Georges Sudres, professeur d'Histoire-Géographie à la retraite. (Photo : SMa/ObjectifGard)

La dernière demande pour que la commune soit rattachée au département bucco-rhodanien date du 19 octobre 1944, soit deux mois après le bombardements des ponts de Beaucaire et d'Aramon.  Elle est signée de Léon Rameye, président du Comité de Libération de Vallabrègues. "Vallabrègues, commune du Gard, se trouve sur la rive gauche du Rhône, et de ce fait complètement enclavée dans le département des Bouches-du-Rhône, ce qui à l'heure actuelle nous met dans une situation difficile du fait de la destruction des ponts sur le Rhône. En ce qui concerne le ravitaillement, nous sommes rattachés aux Bouches-du-Rhône, ce qui est souvent cause de certains inconvénients étant toujours administrativement du Gard". Mais cette demande n'a jamais abouti.

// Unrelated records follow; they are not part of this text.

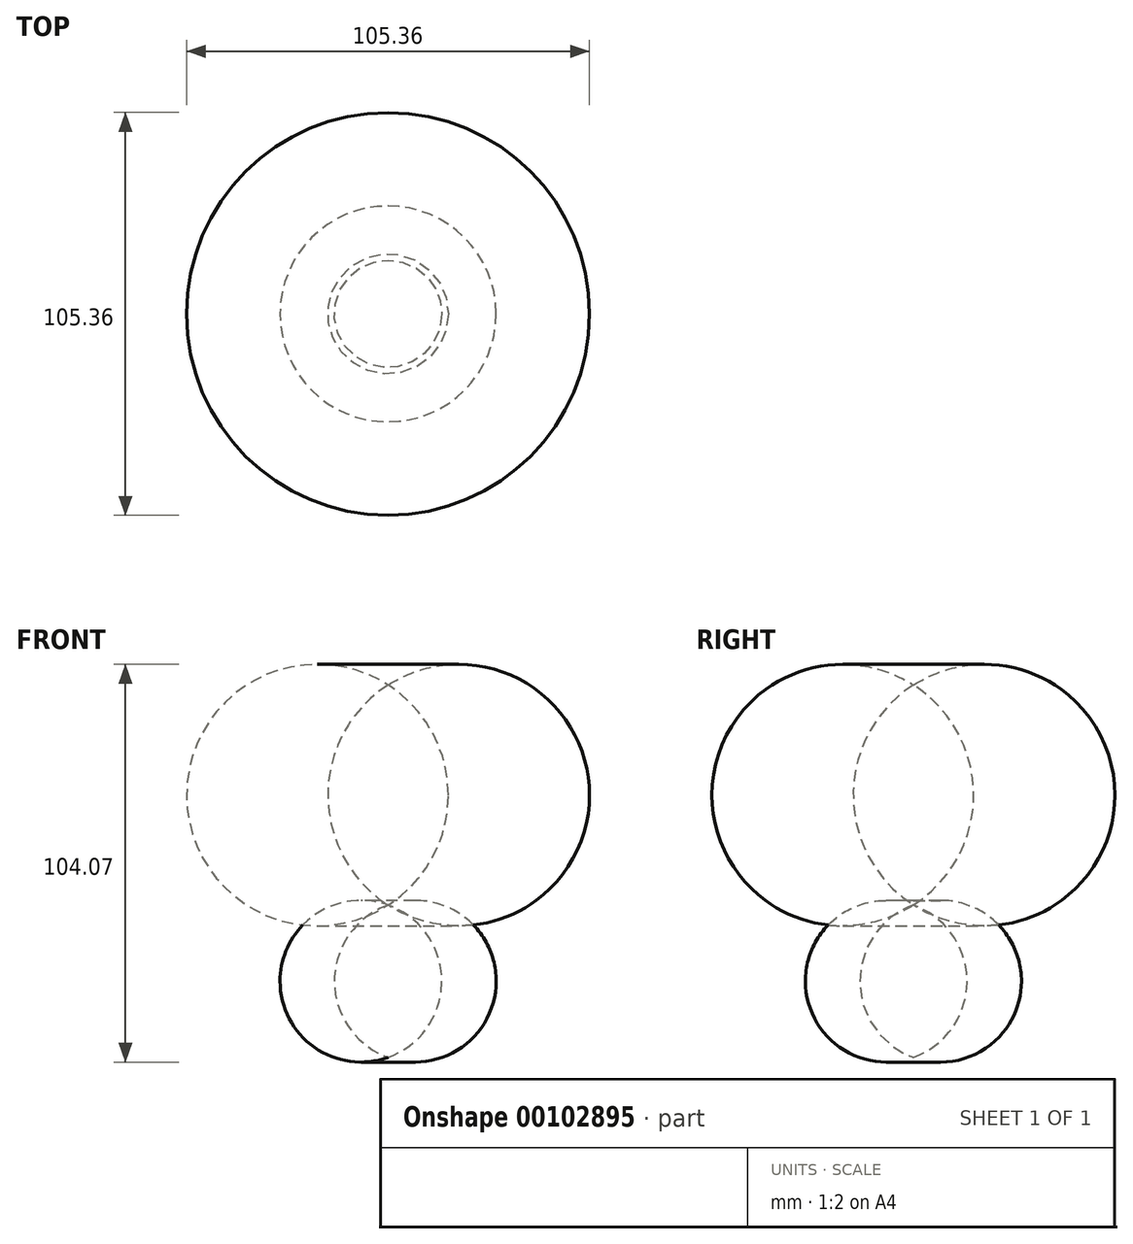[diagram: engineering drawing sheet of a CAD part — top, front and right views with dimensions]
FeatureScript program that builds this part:
annotation { "Feature Type Name" : "Feature", "Feature Type Description" : "" }
export const myFeature = defineFeature(function(context is Context, id is Id, definition is map)
    precondition{}
    {
        {
            var Q0;
            Q0=qCreatedBy(makeId("Front.planeOp"),FACE);
            var sketch = newSketch(context, id + "F0", { "sketchPlane" : qUnion([Q0])});
            skLineSegment(sketch, "E0", {"start": v(0, -110.43) * mm, "end": v(0, 119.1) * mm});
            skArc(sketch, "E1", {"start": v(0, -24.68) * mm, "mid": v(15.74, 4.11) * mm, "end": v(0, 32.91) * mm});
            skArc(sketch, "E2", {"start": v(0, -24.68) * mm, "mid": v(-14.05, -44.6) * mm, "end": v(0, -64.53) * mm});
            skSolve(sketch);
        }
        {
            var Q0;
            {var subQ0=sQuery(id+"F0.wireOp",EDGE,"E1");Q0=makeQuery(id+"F0.imprint","IMPRINT",FACE,{"disambiguationData":[TD([[makeQuery(id+"F0.imprint","IMPRINT",EDGE,{"derivedFrom":subQ0}),1.0]])]});}
            var Q1;
            {var subQ0=sQuery(id+"F0.wireOp",EDGE,"E2");Q1=makeQuery(id+"F0.imprint","IMPRINT",FACE,{"disambiguationData":[TD([[makeQuery(id+"F0.imprint","IMPRINT",EDGE,{"derivedFrom":subQ0}),1.0]])]});}
            var Q2;
            Q2=sQuery(id+"F0.wireOp",EDGE,"E0");
            revolve(context, id + "F1", {"entities" : qUnion([Q0, Q1]), "axis" : qUnion([Q2]), "revolveType" : RevolveType.FULL});
        }
    });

Les Vallabréguants ont toujours dû composer avec les caprices du Rhône. Depuis la mise en service des aménagements de la Compagnie nationale du Rhône dans les années 70, son débit est régularisé même s'ils n'empêchent pas complètement les inondations, on se souvient notamment de l'épisode de 2003. Mais avant cela, les habitants n'ont pas quitté le navire, ils se sont adaptés pour pouvoir rester. "Les habitations ont été remontées d'un étage, les rez-de-chaussée sont devenus des caves. Vallabrègues est certainement l'une des premières communes de France a avoir eu des rues caladées, un aménagement pour que le limon déposé par le Rhône ne reste pas", explique Georges Sudres. Et Éliane Lacroix d'ajouter : "Enfant, je n'arrivais pas à atteindre les interrupteurs. Nous sommes mariés au Rhône, on parle d'ailleurs de culture du Rhône."

Et comme dans tous les mariages, il y a les bons et les mauvais moments, pour le meilleur et pour le pire. Les crues n'ont pas fait que du mal à Vallabrègues. "Le Rhône a apporté le limon, fertile à l'époque, qui a lui-même apporté une agriculture fruitière très importante dans cette plaine", précise le professeur d'Histoire-Géographie retraité. Et bien sûr, la situation particulière du village, les pieds dans l'eau, a permis le développement de la culture de l'osier et ainsi celui de l'activité de la vannerie.